Copy every line that contains the string "Jaya" from the entries below.

*** Opening Given data ***

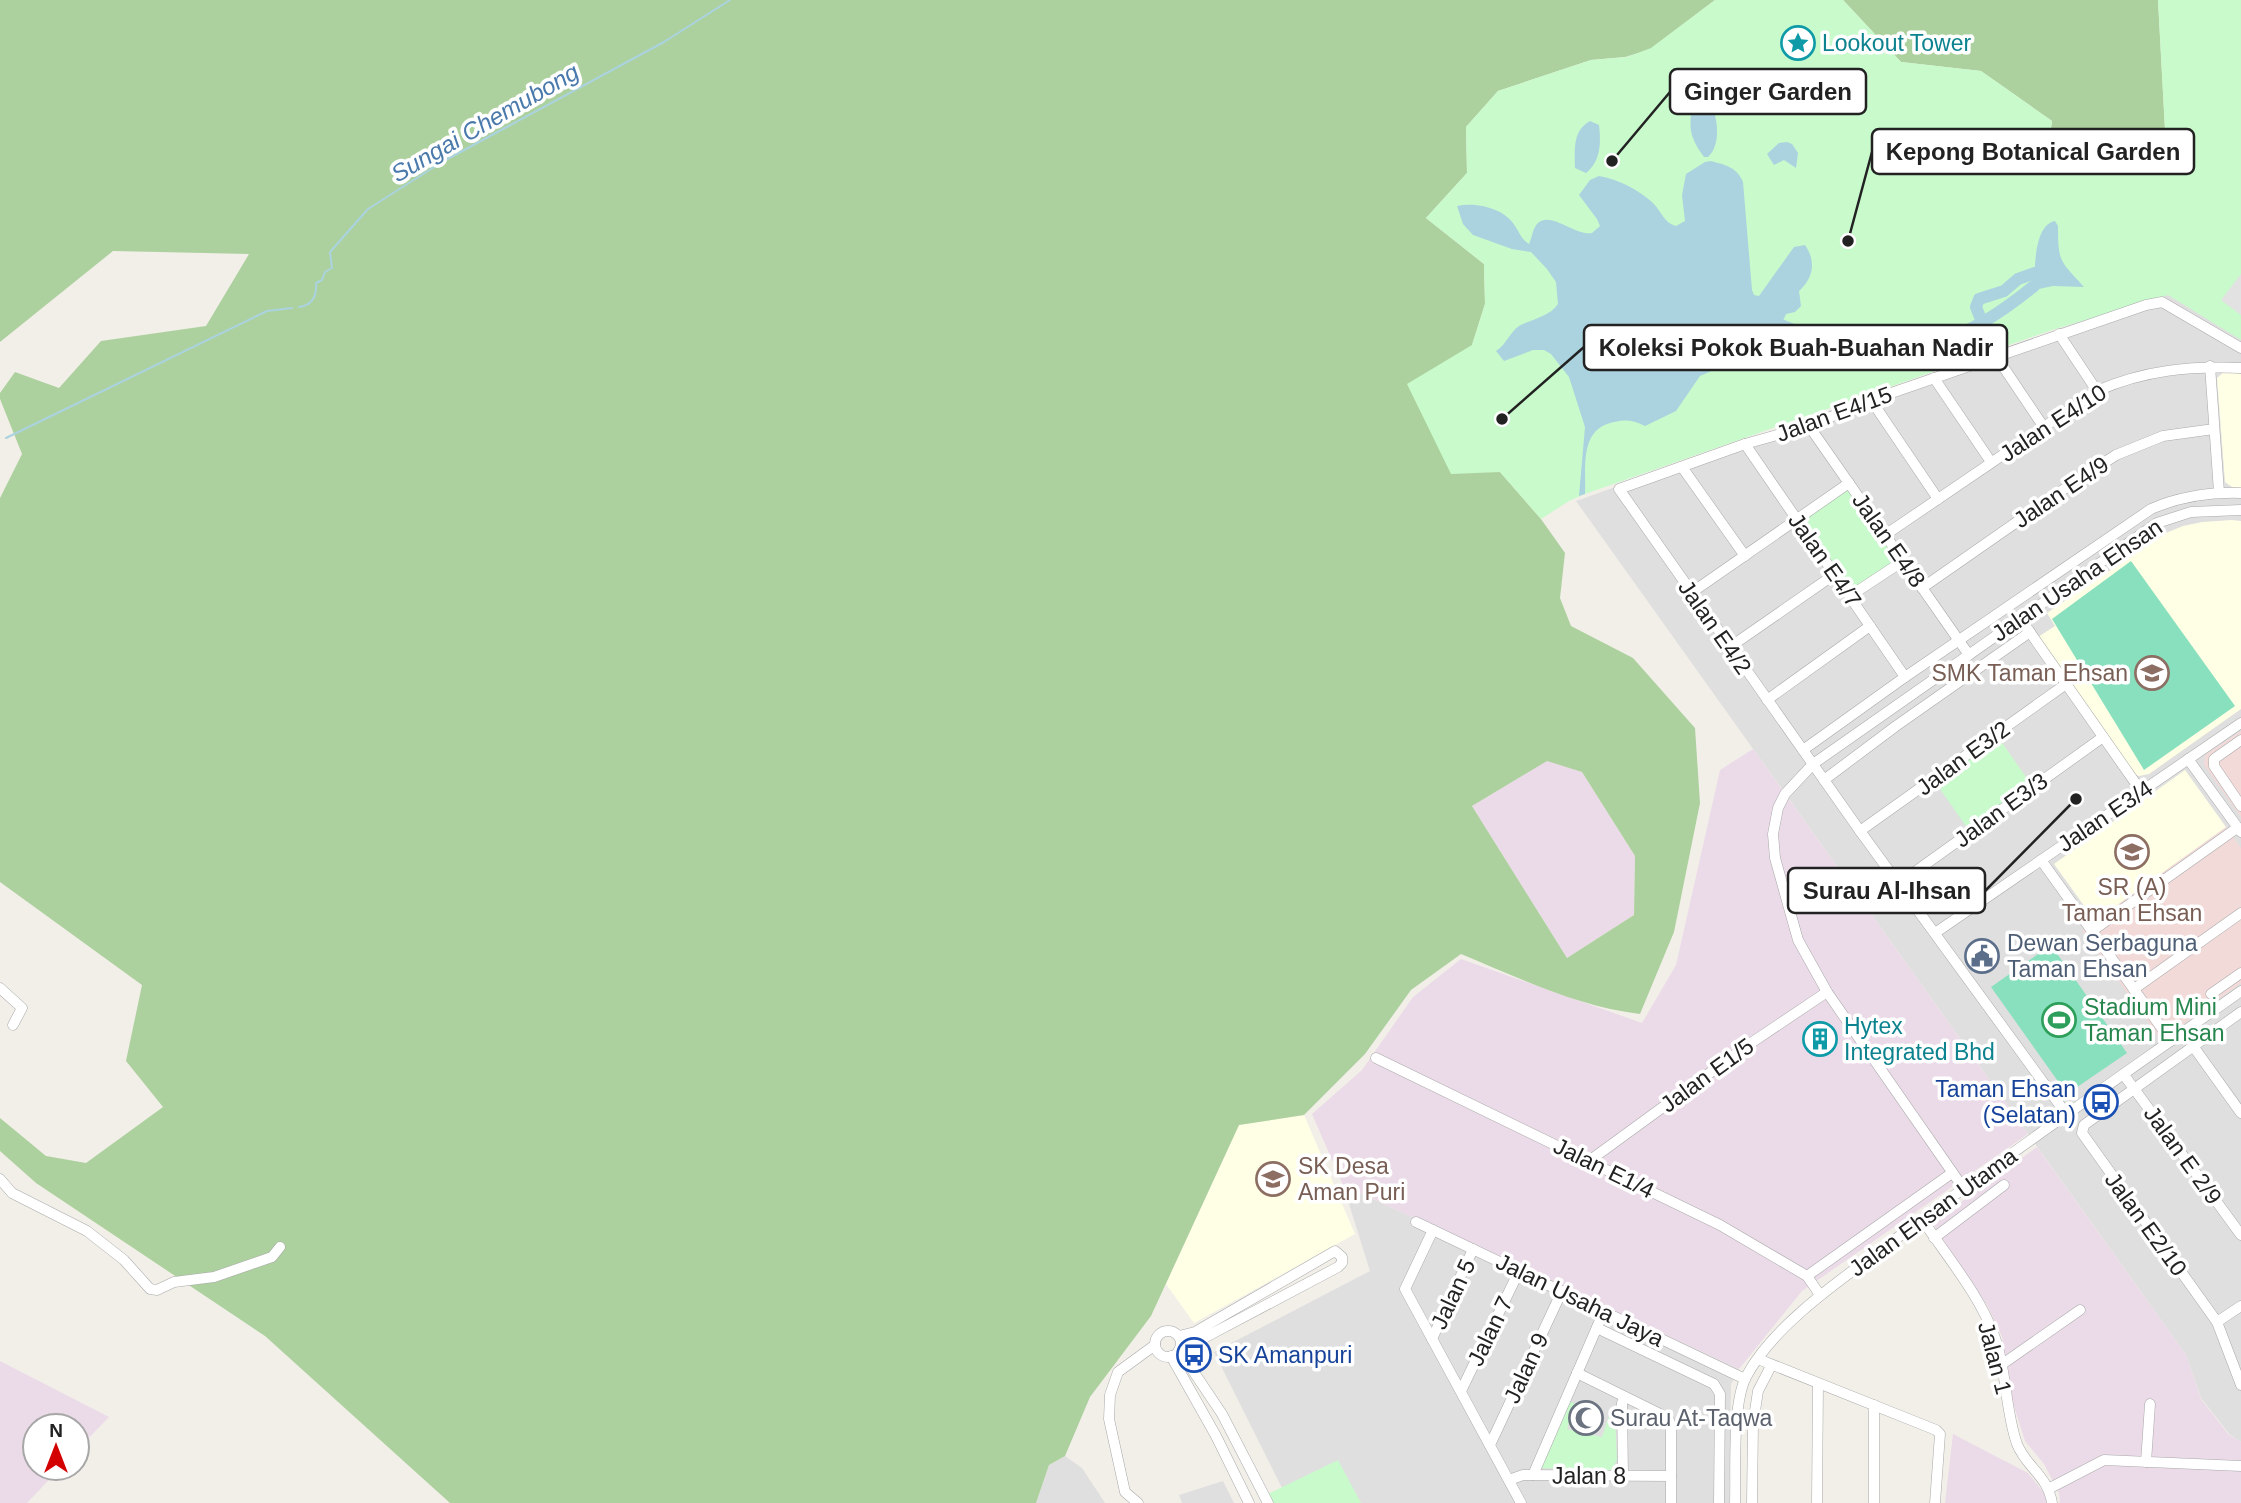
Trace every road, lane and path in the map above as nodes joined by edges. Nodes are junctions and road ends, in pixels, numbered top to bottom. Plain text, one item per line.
1 (2059, 334) junction
2 (2241, 348) edge
3 (1996, 356) junction
4 (2210, 366) junction
5 (2241, 368) edge
6 (1934, 378) junction
7 (2097, 391) junction
8 (1871, 400) junction
9 (1810, 426) junction
10 (2043, 426) junction
11 (2214, 429) junction
12 (1745, 444) junction
13 (1991, 462) junction
14 (1682, 467) junction
15 (1849, 483) junction
16 (1619, 489) joint
17 (2219, 492) junction
18 (2241, 494) edge
19 (1938, 499) junction
20 (2151, 509) junction
21 (2241, 510) edge
22 (1797, 520) junction
23 (2157, 523) junction
24 (1885, 535) junction
25 (1745, 556) junction
26 (1903, 561) junction
27 (1835, 575) junction
28 (1922, 588) junction
29 (1691, 593) junction
30 (1850, 596) junction
31 (2020, 618) junction
32 (1870, 626) junction
33 (2030, 632) junction
34 (1959, 640) junction
35 (1730, 647) junction
36 (1969, 655) junction
37 (1905, 677) junction
38 (2066, 684) junction
39 (1767, 700) junction
40 (2241, 723) edge
41 (2103, 737) junction
42 (2241, 740) edge
43 (1803, 750) junction
44 (2188, 759) junction
45 (1813, 764) junction
46 (1824, 780) junction
47 (2141, 792) junction
48 (2241, 806) edge
49 (2239, 830) edge
50 (1860, 831) junction
51 (2041, 860) junction
52 (1898, 884) junction
53 (2241, 913) edge
54 (2092, 931) junction
55 (1935, 933) junction
56 (2241, 973) edge
57 (0, 988) edge
58 (2134, 989) junction
59 (1827, 992) junction
60 (2241, 992) edge
61 (2211, 995) dead end
62 (2241, 1012) edge
63 (13, 1025) dead end
64 (2171, 1041) junction
65 (2193, 1046) junction
66 (1376, 1058) dead end
67 (2124, 1075) junction
68 (2134, 1088) junction
69 (2237, 1100) edge
70 (2241, 1113) edge
71 (2067, 1115) junction
72 (1589, 1161) junction
73 (1952, 1172) junction
74 (0, 1179) edge
75 (2004, 1185) dead end
76 (1964, 1189) junction
77 (1922, 1219) junction
78 (1416, 1222) dead end
79 (1433, 1230) junction
80 (2241, 1235) edge
81 (1934, 1238) junction
82 (281, 1247) dead end
83 (1474, 1249) junction
84 (1520, 1271) junction
85 (1807, 1276) junction
86 (1562, 1291) junction
87 (1820, 1296) junction
88 (2241, 1306) edge
89 (2080, 1310) dead end
90 (1604, 1311) junction
91 (2217, 1322) junction
92 (1597, 1328) junction
93 (1179, 1336) junction
94 (1432, 1339) junction
95 (1155, 1345) junction
96 (1177, 1351) junction
97 (1758, 1359) junction
98 (1771, 1366) junction
99 (2001, 1366) junction
100 (1577, 1373) junction
101 (1745, 1379) junction
102 (1818, 1384) junction
103 (2241, 1385) edge
104 (1461, 1391) junction
105 (1625, 1396) junction
106 (2150, 1404) dead end
107 (1874, 1405) junction
108 (1490, 1445) junction
109 (2146, 1462) junction
110 (2241, 1466) edge
111 (1533, 1475) junction
112 (1623, 1476) junction
113 (1671, 1476) junction
114 (1509, 1480) junction
115 (2050, 1489) junction
116 (1138, 1503) edge
117 (1249, 1503) edge
118 (1268, 1503) edge
119 (1521, 1503) edge
120 (1671, 1503) edge
121 (1719, 1503) edge
122 (1735, 1503) edge
123 (1752, 1503) edge
124 (1817, 1503) edge
125 (1874, 1503) edge
126 (1936, 1503) edge
127 (2052, 1503) edge

1 - 2 street, Jalan E4/15
1 - 3 street, Jalan E4/15
1 - 7 street
3 - 6 street, Jalan E4/15
3 - 10 street
4 - 5 street, Jalan E4/10
4 - 7 street, Jalan E4/10
4 - 11 street
6 - 8 street, Jalan E4/15
6 - 13 street
7 - 10 street, Jalan E4/10
8 - 9 street, Jalan E4/15
8 - 19 street
9 - 12 street, Jalan E4/15
9 - 15 street, Jalan E4/8
10 - 13 street, Jalan E4/10
11 - 17 street
11 - 28 street, Jalan E4/9
12 - 14 street, Jalan E4/15
12 - 22 street, Jalan E4/7
13 - 19 street, Jalan E4/10
14 - 16 street, Jalan E4/15
14 - 25 street
15 - 22 street
15 - 24 street, Jalan E4/8
16 - 29 street, Jalan E4/2
17 - 18 street
17 - 20 street
19 - 24 street, Jalan E4/10
20 - 23 street
20 - 34 street
21 - 23 street, Jalan Usaha Ehsan
22 - 25 street
22 - 27 street, Jalan E4/7
23 - 31 street, Jalan Usaha Ehsan
24 - 26 street, Jalan E4/8
25 - 29 street
26 - 28 street, Jalan E4/8
26 - 30 street
27 - 30 street, Jalan E4/7
27 - 35 street
28 - 34 street, Jalan E4/8
29 - 35 street, Jalan E4/2
30 - 32 street, Jalan E4/7
31 - 33 street
31 - 36 street, Jalan Usaha Ehsan
32 - 37 street, Jalan E4/7
32 - 39 street
33 - 38 street
33 - 46 street
34 - 36 street, Jalan E4/8
34 - 37 street
35 - 39 street, Jalan E4/2
36 - 45 street, Jalan Usaha Ehsan
37 - 43 street
38 - 41 street
38 - 50 street, Jalan E3/2
39 - 43 street, Jalan E4/2
40 - 44 street, Jalan E3/4
41 - 47 street
41 - 52 street, Jalan E3/3
42 - 48 street
43 - 45 street, Jalan E4/2
44 - 47 street, Jalan E3/4
44 - 49 street
45 - 46 street, Jalan E4/2
45 - 59 street, Jalan Usaha Ehsan
46 - 50 street, Jalan E4/2
47 - 51 street, Jalan E3/4
49 - 54 street
50 - 52 street, Jalan E4/2
51 - 54 street
51 - 55 street, Jalan E3/4
52 - 55 street, Jalan E4/2
53 - 58 street
54 - 58 street
55 - 71 street, Jalan E4/2
56 - 61 street
57 - 63 street
58 - 64 street
59 - 72 street, Jalan E1/5
59 - 73 street, Jalan Usaha Ehsan
60 - 64 street, Jalan Ehsan Utama
62 - 65 street
64 - 67 street, Jalan Ehsan Utama
65 - 68 street
65 - 69 street
66 - 72 street, Jalan E1/4
67 - 68 street, Jalan E 2/9
67 - 71 street, Jalan Ehsan Utama
68 - 80 street, Jalan E 2/9
68 - 91 street, Jalan E2/10
69 - 70 street
71 - 76 street, Jalan Ehsan Utama
72 - 85 street, Jalan E1/4
73 - 76 street, Jalan Usaha Ehsan
73 - 85 street
74 - 82 street
75 - 81 street
76 - 77 street, Jalan Ehsan Utama
77 - 81 street, Jalan 1
77 - 87 street, Jalan Ehsan Utama
78 - 79 street, Jalan Usaha Jaya
79 - 83 street, Jalan Usaha Jaya
79 - 94 street
81 - 99 street, Jalan 1
83 - 84 street, Jalan Usaha Jaya
83 - 94 street, Jalan 5
84 - 86 street, Jalan Usaha Jaya
84 - 104 street, Jalan 7
85 - 87 street, Jalan E1/4
86 - 90 street, Jalan Usaha Jaya
86 - 108 street, Jalan 9
87 - 97 street, Jalan Ehsan Utama
88 - 91 street
89 - 99 street
90 - 92 street
90 - 101 street, Jalan Usaha Jaya
91 - 103 street, Jalan E2/10
92 - 100 street
92 - 121 street
93 - 95 street
93 - 96 street
93 - 96 street
94 - 104 street
95 - 96 street
95 - 116 street
96 - 117 street
96 - 118 street
97 - 98 street
97 - 101 street, Jalan Ehsan Utama
98 - 102 street
98 - 123 street
99 - 115 street, Jalan 1
100 - 105 street
100 - 111 street
101 - 122 street
102 - 107 street
102 - 124 street
104 - 108 street
105 - 112 street
105 - 113 street
106 - 109 street
107 - 125 street
107 - 126 street
108 - 114 street
109 - 110 street
109 - 115 street
111 - 112 street, Jalan 8
111 - 114 street, Jalan 8
112 - 113 street, Jalan 8
113 - 120 street
114 - 119 street
115 - 127 street, Jalan 1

*** Closing Given data ***

• [Exercise response]
78 - 79 street, Jalan Usaha Jaya
79 - 83 street, Jalan Usaha Jaya
83 - 84 street, Jalan Usaha Jaya
84 - 86 street, Jalan Usaha Jaya
86 - 90 street, Jalan Usaha Jaya
90 - 101 street, Jalan Usaha Jaya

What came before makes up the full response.